═════ Data shown

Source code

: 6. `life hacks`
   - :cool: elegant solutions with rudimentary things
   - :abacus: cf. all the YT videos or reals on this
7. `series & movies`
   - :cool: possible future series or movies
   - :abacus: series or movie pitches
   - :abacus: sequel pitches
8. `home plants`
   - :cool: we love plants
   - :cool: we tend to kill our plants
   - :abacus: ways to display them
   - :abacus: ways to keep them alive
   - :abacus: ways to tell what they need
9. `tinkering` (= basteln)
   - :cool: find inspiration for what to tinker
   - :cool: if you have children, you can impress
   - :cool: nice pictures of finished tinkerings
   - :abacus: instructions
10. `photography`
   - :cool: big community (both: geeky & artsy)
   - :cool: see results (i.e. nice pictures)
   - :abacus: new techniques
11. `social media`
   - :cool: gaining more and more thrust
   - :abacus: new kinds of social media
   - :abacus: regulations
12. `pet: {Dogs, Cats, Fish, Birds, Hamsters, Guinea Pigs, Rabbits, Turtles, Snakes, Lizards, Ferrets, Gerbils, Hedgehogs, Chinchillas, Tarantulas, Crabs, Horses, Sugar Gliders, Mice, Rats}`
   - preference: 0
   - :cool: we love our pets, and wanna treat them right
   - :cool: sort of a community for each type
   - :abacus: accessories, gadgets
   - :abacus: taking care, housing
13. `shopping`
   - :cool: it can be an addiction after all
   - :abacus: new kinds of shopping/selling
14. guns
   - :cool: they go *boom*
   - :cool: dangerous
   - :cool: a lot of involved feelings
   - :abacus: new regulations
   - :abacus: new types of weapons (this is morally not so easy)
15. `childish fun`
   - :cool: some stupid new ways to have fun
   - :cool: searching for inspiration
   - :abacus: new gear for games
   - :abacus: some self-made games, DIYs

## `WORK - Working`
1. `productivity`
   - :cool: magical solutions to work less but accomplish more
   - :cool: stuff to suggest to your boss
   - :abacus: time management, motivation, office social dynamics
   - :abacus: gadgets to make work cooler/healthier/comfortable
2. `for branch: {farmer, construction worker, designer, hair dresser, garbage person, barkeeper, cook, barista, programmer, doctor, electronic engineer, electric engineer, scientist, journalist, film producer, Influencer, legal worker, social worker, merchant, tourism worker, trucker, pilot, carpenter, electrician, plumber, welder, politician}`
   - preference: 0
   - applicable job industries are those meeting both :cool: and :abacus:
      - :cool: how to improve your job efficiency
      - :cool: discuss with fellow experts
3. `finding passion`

══════════

▸ **What you have to do**
How many lines in the entries above contain the string "some"? Matching is case-sensitive. Reply with the number only.

▸ **Task result**
2